“Buttermilk Fried Chicken, with all the trimmings, the center of a festive 40th birthday celebration for Dr. Kim.”
We’ve held three fortieth Birthday parties at The Richmond in as many years. Themes have ranged from a Staten Island BBQ to a Throwback Fraternity House Mixer. So for my dear friend Jennifer Kim, I was challenged to forge a new route. I wanted to host a casual Sunday event where many different people from all factions of her life could interact in a meaningful way and have fun. Since everyone (including Jen) goes crazy for my Buttermilk Fried Chicken, a recipe and process adapted over many years (with a lot of influence from my Mississippi grandmother), so that seemed like a natural menu choice. Who doesn’t like fried chicken? I’ve even seen vegetarians fight over one of my drumsticks. So from there the Fried Chicken & Fixin’s Brunch was hatched (pun intended).
As good as the Chicken is (and it is good – more about that later), any successful picnic (indoors or out) it is all about the sides. Because I was cooking for 50 people – I wanted to make sure I had guaranteed hits on my table. For this reason the four I picked were all tried and true classics. First up Buttermilk and Dill Potato Salad with a garnish of sliced boiled eggs (thanks Martha). Next, Creamy BBQ Peanut Coleslaw (it sounds strange but this combo really works). Then Pesto Pasta Salad with Peas and Pine Nuts is always a hit (thanks Ina). And no authentic Southern gathering would be complete without Crustless Pimento Cheese Sandwiches on White Bread (thanks Mom). Judging from the empty serving bowls, and the 4 dozen pimento cheese sandwiches which were gone in a flash, I was four for four here. I love it when there are no leftovers – so following the recipe’s serving sizes I planned on a half portion per guest. And as the host this menu worked well for me too. I deliberately chose recipes which could be made earlier that morning and refrigerated or where the components could be prepped ahead of time and combined at the last minute. This was critical – as I had almost 100 pieces of Chicken to fry.
The secret to great Fried Chicken is mostly process driven. My late Grandmother Wanda’s bird was the blue ribbon standard in my family. A few years before she passed away I called her specifically to talk Fried Chicken. I had done a lot of research and seen that many chefs recommended frying the chicken until it was just lightly brown and then finishing it in the oven for about a half hour. This allowed for simultaneous serving and a more uniform cooking process. I expected my Grandmother to shudder at this notion – as I had only seen her tending chicken one piece at a time. Instead she told me this was the way her mother cooked fried chicken when she was growing up on a small farm in Iowa. This was the only endorsement I needed. And after many batches I can now attest that the process works (bring the chicken out of the oven when the internal temperature in the breast reaches 160 degrees).

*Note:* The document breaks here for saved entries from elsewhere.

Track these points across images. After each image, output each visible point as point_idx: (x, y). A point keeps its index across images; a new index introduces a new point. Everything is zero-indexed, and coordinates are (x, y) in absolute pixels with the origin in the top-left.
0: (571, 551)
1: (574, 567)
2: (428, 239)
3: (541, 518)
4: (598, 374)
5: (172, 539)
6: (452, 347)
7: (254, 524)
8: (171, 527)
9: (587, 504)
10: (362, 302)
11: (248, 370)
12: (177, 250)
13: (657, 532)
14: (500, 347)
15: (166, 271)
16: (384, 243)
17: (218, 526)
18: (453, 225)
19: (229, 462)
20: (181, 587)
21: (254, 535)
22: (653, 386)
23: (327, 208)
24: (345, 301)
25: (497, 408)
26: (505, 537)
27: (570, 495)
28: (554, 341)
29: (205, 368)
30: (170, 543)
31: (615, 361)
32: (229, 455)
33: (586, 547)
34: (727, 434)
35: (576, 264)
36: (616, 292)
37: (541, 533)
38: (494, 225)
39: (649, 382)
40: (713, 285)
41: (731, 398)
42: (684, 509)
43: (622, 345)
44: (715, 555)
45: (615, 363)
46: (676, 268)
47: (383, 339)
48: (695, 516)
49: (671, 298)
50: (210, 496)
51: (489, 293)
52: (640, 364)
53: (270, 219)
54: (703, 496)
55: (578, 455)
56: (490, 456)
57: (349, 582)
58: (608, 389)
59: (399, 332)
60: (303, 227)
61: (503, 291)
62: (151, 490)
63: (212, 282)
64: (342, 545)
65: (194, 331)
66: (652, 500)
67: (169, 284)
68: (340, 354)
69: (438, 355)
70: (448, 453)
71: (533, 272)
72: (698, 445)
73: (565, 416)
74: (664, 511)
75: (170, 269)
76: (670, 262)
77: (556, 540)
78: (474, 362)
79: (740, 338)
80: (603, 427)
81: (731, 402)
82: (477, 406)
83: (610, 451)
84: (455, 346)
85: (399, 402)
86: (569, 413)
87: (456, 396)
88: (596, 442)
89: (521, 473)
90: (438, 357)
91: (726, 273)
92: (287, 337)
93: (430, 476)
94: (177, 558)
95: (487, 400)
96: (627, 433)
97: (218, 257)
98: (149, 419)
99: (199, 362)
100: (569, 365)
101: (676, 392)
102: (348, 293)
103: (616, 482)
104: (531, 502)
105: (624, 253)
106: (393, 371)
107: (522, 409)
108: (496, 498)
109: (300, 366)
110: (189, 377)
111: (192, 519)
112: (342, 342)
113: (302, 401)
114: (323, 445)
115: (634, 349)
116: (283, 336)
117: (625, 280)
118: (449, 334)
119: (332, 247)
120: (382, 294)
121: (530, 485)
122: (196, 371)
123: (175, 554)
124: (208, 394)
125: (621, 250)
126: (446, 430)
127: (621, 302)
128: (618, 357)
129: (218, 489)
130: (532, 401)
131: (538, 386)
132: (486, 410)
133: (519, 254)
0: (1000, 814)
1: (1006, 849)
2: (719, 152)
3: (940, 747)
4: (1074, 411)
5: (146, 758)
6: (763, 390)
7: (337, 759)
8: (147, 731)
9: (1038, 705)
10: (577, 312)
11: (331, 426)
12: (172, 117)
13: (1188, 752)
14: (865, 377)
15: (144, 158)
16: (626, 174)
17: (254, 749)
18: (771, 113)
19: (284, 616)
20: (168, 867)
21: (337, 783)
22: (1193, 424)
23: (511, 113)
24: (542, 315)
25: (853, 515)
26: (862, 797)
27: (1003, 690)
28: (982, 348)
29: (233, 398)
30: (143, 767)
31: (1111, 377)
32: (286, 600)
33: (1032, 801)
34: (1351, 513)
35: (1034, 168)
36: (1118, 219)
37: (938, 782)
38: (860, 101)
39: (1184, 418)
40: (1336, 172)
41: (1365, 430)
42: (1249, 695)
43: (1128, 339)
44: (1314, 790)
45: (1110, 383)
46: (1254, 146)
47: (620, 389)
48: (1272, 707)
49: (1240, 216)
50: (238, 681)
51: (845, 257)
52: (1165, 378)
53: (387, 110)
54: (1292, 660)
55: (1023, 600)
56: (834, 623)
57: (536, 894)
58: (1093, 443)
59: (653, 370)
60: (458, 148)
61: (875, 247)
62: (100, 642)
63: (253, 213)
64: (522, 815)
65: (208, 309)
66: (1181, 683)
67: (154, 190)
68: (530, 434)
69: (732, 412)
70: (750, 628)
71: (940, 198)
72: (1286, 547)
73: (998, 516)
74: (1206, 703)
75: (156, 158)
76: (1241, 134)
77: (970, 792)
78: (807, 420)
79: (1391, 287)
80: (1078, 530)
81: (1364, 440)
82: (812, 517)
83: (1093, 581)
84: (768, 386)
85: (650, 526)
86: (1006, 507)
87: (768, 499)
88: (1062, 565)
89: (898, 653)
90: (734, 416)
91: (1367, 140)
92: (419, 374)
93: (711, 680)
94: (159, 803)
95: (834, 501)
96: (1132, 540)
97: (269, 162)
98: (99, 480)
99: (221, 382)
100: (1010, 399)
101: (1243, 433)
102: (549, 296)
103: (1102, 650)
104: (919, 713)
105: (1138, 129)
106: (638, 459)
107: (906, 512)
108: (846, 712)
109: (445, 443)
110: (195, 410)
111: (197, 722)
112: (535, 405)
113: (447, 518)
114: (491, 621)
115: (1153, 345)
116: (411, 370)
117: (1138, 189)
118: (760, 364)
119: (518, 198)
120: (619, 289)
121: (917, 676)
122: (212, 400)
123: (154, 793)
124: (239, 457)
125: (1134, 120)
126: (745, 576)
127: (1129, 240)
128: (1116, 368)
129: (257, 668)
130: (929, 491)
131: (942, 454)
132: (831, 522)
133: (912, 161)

My other Secrets for Fabulous Fried Chicken:
- Brine the chicken overnight in buttermilk and salt to guarantee moistness and infuse flavor (I also add Crystal Hot Sauce to add a slight kick).
- The paper bag method works. Combine the flour and seasonings in a paper grocery bag, drop the pieces in one by one, shake to coat. This a sure a sure fire way to uniformly coat each piece – and the bags make clean up a breeze.
- After you have it coated put the chicken back in the fridge on racks in baking trays and refrigerate for a half hour. This allows the coating to set and adhere to the chicken.
- Nothing works better for your frying process than a cast iron skillet and peanut oil. The cast iron keeps the temperature of the oil uniform and insulates the chicken from the flame. The high flash point of peanut oil keeps that burnt flour flavor away. I use a candy thermometer to keep my oil around 360 degrees throughout frying process.
- Use the best chicken you can find. All natural chicken (I prefer the antibiotic and hormone free variety at Whole Foods) is the key component to insuring great chicken flavor. I cut the breasts in half to allow for more manageable and uniform pieces.
- And finally select a great sous chef. For this party it was my good friend Sarah Brick – who did a smashing job. It for sure takes two people to keep this process moving along.
A few more touches made the day memorable. The pre-made Strawberry Limeade served in a glass canister on the bar was a hit – allowing people to add vodka or champagne as they liked. To keep things festive I had Custom Cocktail and Luncheon Napkins made for the occasion at For Your Party. They have an winning assortment and their real time design tool is fantastic. Having another friend handle the cake (kudos Amy Waldon who chose an excellent one from Deerfield’s Bakery) allowed me focus on the main course. And to keep things easy, I used Disposable Bamboo Plates which looked chic and minimized clean-up. But the real secret to the party’s success was the guest of honor. A true friend to many, she inspired the very best from all of us on her big day. Happy fortieth Dr. Kim.